– Что они спрашивали про Соколова?
– Все, что приходило им в голову…
– А что ты отвечал?
– Тут я их околпачил!– – В словах Тодорова звучат нескрываемые нотки самодовольства.– – Это был единственный вопрос, которым они могли что-то выудить из меня, но я их околпачил. Сказал им, что Соколов подрядился сообщать нам сведения о деятельности и планах эмиграции в ФРГ, что я ему вручил лишь аванс за его услуги, что сведения должны были поступать через его брата в зашифрованном виде. А о микропленке даже словом не обмолвился…
– Понятно. Чтобы не дать им материала против себя.
– Верно, и это я имел в виду,– – отвечает Тодоров после короткой паузы.– – История с ножом придумана, а что касается микропленки, то тут все верно, и мне не хотелось давать им в руки еще одно оружие, чтобы они добили им меня, когда захотят. Но главное соображение состояло не в этом, товарищ…
– Ш-ш-ш! Что я тебе сказал?
– Главное соображение состояло в том, что отдать им пленку, когда наша страна так нуждается в этих сведениях, значит взять грех на душу… Я знал, что в один прекрасный день вы придете, и эта пленка…
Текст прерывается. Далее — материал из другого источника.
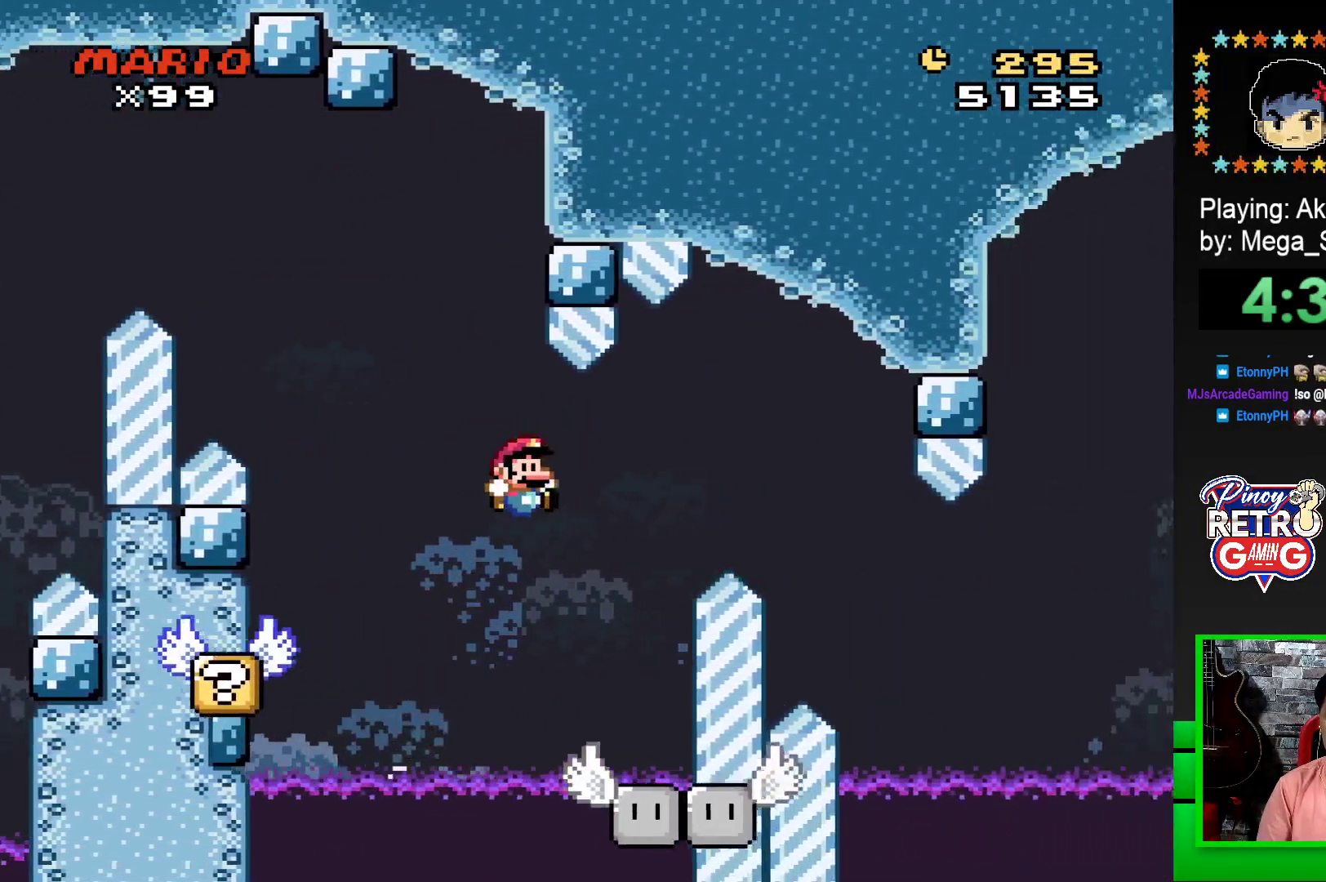
{"buttons": ["SQUARE", "DPAD_RIGHT"], "events": [[67, "DPAD_RIGHT", "up"], [133, "DPAD_LEFT", "down"], [267, "DPAD_LEFT", "up"], [300, "DPAD_RIGHT", "down"], [400, "DPAD_LEFT", "down"], [400, "DPAD_RIGHT", "up"], [483, "DPAD_LEFT", "up"], [500, "DPAD_RIGHT", "down"]]}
– …окажется крайне полезной, чтобы искупить преступление,– – заканчиваю я фразу Тодорова.
– Да что это за преступление? Вы сами видите, что никакого преступления тут нет, что я перед вами как на духу…
– А триста тысяч, предназначавшиеся фирме «Универсаль», те, что ты прикарманил?
Тодоров молчит.
– Что? Язык отнялся?
– Просто я попал в безвыходное положение,– – бормочет мой собеседник.– – Попал в безвыходное положение, товарищ… извините, все забываю, что не должен называть вас по… Я не оправдал их ожиданий, и они бросили меня на произвол судьбы… Вернее, дали мне тут, в представительстве «Форда», жалкую курьерскую должность, лишь бы с голоду не помер… И я, поскольку положение было безвыходное…
– Не доводи меня до слез,– – бросаю я.– – И прежде чем врать, думай как следует. В Редби первым утренним поездом ты не ездил. Либо ты вообще не ездил туда, либо ездил позже, потому что, прежде чем сесть на поезд, ты дождался, пока откроются банки, и сделал вклад на свое имя, а потом отбыл в «Универсаль» и устно аннулировал сделку, чтобы фирма случайно не связалась с торговым представительством и не стали спрашивать, в чем дело, и чтобы твоя афера не раскрылась раньше, чем ты успеешь замести следы…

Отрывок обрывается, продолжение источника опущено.